Come guadagnare imparando la lingua giusta

Come guadagnare imparando la lingua giusta

Studiare una lingua straniera fa bene: al cervello, per esempio; alla nostra comprensione del mondo; al nostro bagaglio culturale; alla nostra capacità di prendere decisioni migliori. Essere in grado di leggere Tolstoj in russo, poter vedere un film di Woody Allen senza doppiaggio, è tutta un’altra cosa.

Ma la conoscenza delle lingue straniere fa bene anche al portafogli?

Secondo Albert Saiz, un economista del MIT, la conoscenza di una lingua straniera farebbe mediamente aumentare la paga di un laureato americano del 2%. Lo stipendio medio di un americano fresco di laurea è di 45mila dollari. In 40 anni di lavoro – è la stima – la conoscenza di una lingua straniera può fruttare quasi 70mila dollari: non proprio spiccioli.

Ma quali sono le lingue che conviene studiare? Ora, anche qui vale la legge della domanda e dell’offerta. In poche parole, conoscere una lingua parlata da molti è meno redditizio di parlare una lingua poco nota ai più.

Negli Stati Uniti, per esempio, parlare lo spagnolo (meglio: il castigliano) fa crescere lo stipendio di appena l’1,5%. Non è difficile capire perché: in America il castigliano è la seconda lingua più parlata in 43 stati e nel distretto di Columbia, e sono circa 8 milioni gli studenti della Lengua del Imperio. Tutti, dall’ex presidente George W. Bush alla teenager bianca di Omaha con la passione per Alvaro Soler, parlano un po’ di castigliano. Una tale concorrenza spiega come mai sia così poco proficuo saper leggere i capolavori di Cervantes e Borges.

Va meglio con il francese, che un tempo era la lingua straniera per eccellenza dell’élite a stelle e strisce.
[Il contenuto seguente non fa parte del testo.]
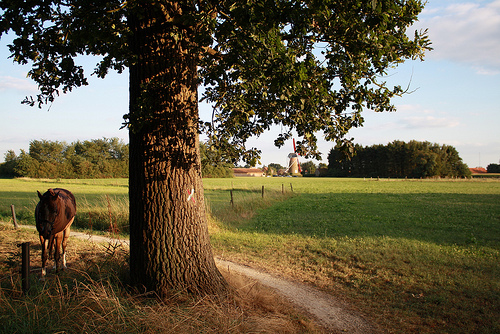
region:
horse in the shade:
[10, 180, 102, 281]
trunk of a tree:
[113, 63, 233, 305]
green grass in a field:
[356, 171, 471, 276]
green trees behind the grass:
[346, 135, 459, 193]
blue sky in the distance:
[415, 65, 491, 115]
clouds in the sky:
[390, 108, 474, 145]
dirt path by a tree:
[259, 273, 333, 310]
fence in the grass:
[225, 177, 297, 209]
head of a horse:
[43, 190, 69, 242]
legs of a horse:
[33, 236, 74, 277]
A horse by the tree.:
[35, 178, 92, 298]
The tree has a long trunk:
[122, 105, 207, 300]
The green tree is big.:
[86, 14, 282, 246]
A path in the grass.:
[221, 250, 331, 330]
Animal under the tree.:
[23, 165, 218, 307]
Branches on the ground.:
[56, 266, 161, 318]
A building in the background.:
[224, 153, 286, 185]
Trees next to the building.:
[305, 132, 466, 187]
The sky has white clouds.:
[400, 16, 477, 126]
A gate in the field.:
[202, 173, 318, 203]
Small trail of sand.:
[242, 252, 336, 319]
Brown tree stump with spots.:
[138, 153, 209, 285]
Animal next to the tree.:
[28, 173, 82, 281]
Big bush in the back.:
[318, 122, 462, 182]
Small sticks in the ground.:
[215, 175, 289, 207]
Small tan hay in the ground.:
[62, 263, 217, 330]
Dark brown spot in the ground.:
[20, 231, 50, 299]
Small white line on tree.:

Negli Stati Uniti la lingua di Flaubert e Balzac non è più studiata come un tempo, e da qualche decennio la cultura francese ha perso parte del suo fascino (a tutto vantaggio di italiano e spagnolo). Questo spiega come mai lo stipendio di un americano francofono aumenti di appena 2,3%.

Eccellenti notizie per chi parla tedesco, che agli inizi del XX secolo era la seconda lingua più parlata d’America, salvo poi conoscere un vero e proprio tracollo a causa della due guerre mondiali. Chi sa leggere Kafka e capire i flemmatici discorsi di Angela Merkel può vedere il proprio stipendio crescere del 3,8%. Ottimo poi il cinese: non a caso i ricchi fanno studiare ai loro figli il mandarino, e persino miliardari come il creatore di Facebook, Mark Zuckerberg, si sono messi a studiarlo.

E in Italia? Per il Sole24Ore, ad esempio, le lingue del futuro sono nove: cinese, hindi, russo, tedesco, francese, spagnolo, portoghese brasiliano, giapponese e arabo. L’inglese, ovviamente, è un must per chiunque. Che si lavori in banca a Milano, in un chiosco dei gelati a Jesolo o in un’azienda navale a Napoli l’inglese serve sempre. La seconda lingua più richiesta dalle aziende è il tedesco, e anche questo è quasi ovvio, considerando che la Germania è il nostro primo partner commerciale (se non vivi in Trentino-Alto Adige: in questo caso più che un asset è un must dato per scontato).